● Data:
■ ■ ■
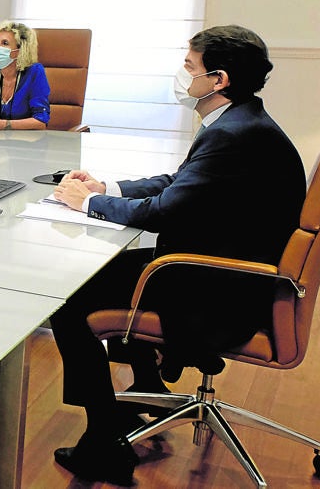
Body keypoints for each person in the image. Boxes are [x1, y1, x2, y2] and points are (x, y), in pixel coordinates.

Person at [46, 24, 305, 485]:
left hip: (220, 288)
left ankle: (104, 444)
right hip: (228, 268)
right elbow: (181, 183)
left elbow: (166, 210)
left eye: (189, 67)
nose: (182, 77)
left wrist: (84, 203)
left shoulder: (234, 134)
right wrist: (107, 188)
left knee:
■ ■ ■
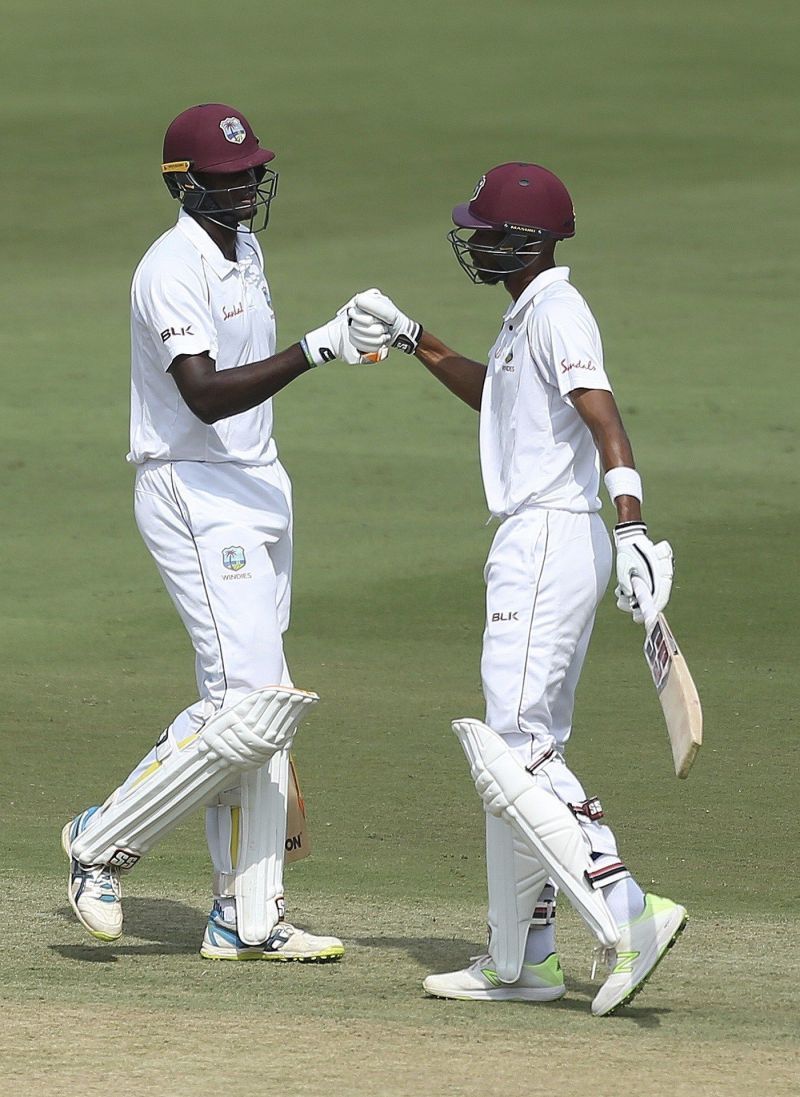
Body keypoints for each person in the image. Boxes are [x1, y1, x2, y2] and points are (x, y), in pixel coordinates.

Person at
■ ■ ■
Go through the data line by line and work out how many lines contain "left". Give only that number.

7